Thursday, February 14, 2008

Invoking the gdb disassembler to disassemble words

Until now, I've had to go through a rather laborious process to look at the machine code generated by the Factor compiler. I'd ask Factor for the address of a word with word-xt, then attach a gdb instance to Factor, then run disassemble and look at the output. This wastes time, especially when I'm debugging major changes (like I am now). So I've cooked up a quick hack to avoid having to do this in the future.

The new code is in tools.disassembler. Note that for now, it only works on Unix. If I figure out how to get the current cygwin process ID from Factor (Factor doesn't link against cygwin.dll) then I can make it work with cygwin gdb too.

The source begins with the usual boilerplate:
USING: io.files io words alien kernel math.parser alien.syntax
io.launcher system assocs arrays sequences namespaces qualified
regexp ;
QUALIFIED: unix
IN: tools.disassembler

We qualify the unix vocab since it has a write word which clashes with io:write, and we want to call the latter.

We communicate with gdb using files:
: in-file "gdb-in.txt" resource-path ;

: out-file "gdb-out.txt" resource-path ;

We cannot use pipes since there is a race condition there; gdb suspends the process while disassembling, so if the pipe fills up, then gdb hangs because Factor cannot read from the pipe since it is suspended.

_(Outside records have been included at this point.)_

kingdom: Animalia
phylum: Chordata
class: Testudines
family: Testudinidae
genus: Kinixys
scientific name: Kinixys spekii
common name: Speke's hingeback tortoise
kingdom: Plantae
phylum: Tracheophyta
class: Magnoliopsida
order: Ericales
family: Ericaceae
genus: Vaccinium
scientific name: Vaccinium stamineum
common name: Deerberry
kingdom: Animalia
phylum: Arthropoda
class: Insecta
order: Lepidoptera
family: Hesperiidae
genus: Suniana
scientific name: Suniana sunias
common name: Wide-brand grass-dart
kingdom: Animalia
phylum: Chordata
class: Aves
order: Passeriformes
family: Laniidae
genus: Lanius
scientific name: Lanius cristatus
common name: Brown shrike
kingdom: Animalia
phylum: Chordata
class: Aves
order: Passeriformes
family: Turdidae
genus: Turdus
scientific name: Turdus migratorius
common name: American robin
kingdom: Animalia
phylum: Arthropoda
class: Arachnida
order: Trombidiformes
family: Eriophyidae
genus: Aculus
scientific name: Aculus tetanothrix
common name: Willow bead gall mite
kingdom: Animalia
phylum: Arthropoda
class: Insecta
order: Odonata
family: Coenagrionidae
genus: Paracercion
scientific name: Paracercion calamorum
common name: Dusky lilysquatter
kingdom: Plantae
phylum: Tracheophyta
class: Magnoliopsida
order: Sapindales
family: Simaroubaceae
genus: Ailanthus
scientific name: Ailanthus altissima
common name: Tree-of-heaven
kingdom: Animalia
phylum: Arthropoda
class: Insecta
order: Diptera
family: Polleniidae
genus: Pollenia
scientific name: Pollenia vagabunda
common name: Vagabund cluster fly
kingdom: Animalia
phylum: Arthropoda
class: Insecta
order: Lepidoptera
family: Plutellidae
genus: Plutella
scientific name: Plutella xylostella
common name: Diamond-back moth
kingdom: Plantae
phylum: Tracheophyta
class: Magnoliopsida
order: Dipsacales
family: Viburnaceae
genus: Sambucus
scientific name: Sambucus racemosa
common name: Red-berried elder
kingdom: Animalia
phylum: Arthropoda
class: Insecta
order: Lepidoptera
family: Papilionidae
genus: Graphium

We have a word which takes a pair of addresses or a word, and creates a gdb command for disassembling this object in the current process, it then writes these commands to the input file:
GENERIC: make-disassemble-cmd ( obj -- )

M: word make-disassemble-cmd
word-xt 2array make-disassemble-cmd ;

M: pair make-disassemble-cmd
in-file [
"attach " write
unix:getpid number>string print

"disassemble " write
[ number>string write bl ] each
] with-file-out ;

Then we write a word to invoke gdb:
: run-gdb ( -- lines )
[
+closed+ +stdin+ set
out-file +stdout+ set
[ "gdb" , "-x" , in-file , "-batch" , ] { } make +arguments+ set
] { } make-assoc run-process drop
out-file file-lines ;

We pass gdb the path name to the file we just saved, together with some switches.

Note that we close stdin so that if gdb attempts to read commands, it gets an EOF instead of hanging. We also redirect the output to our output file. Then we read the output file and return the results.

Finally, a couple of words to clean up the output; we filter everything that's not a line of disassembly (gdb loading messages, etc), and we convert tabs to spaces since the Factor UI doesn't display tabs:
: relevant? ( line -- ? )
R/ 0x.*:.*/ matches? ;

: tabs>spaces ( str -- str' )
[ dup CHAR: \t = [ drop CHAR: \s ] when ] map ;

Finally, we have the actual word that calls the above:
: disassemble ( word -- )
make-disassemble-cmd run-gdb
[ relevant? ] subset [ tabs>spaces ] map [ print ] each ;

1 comment:

Anonymous said...

ndisasm would've been handy here, with the caveat that it's only useful on x86.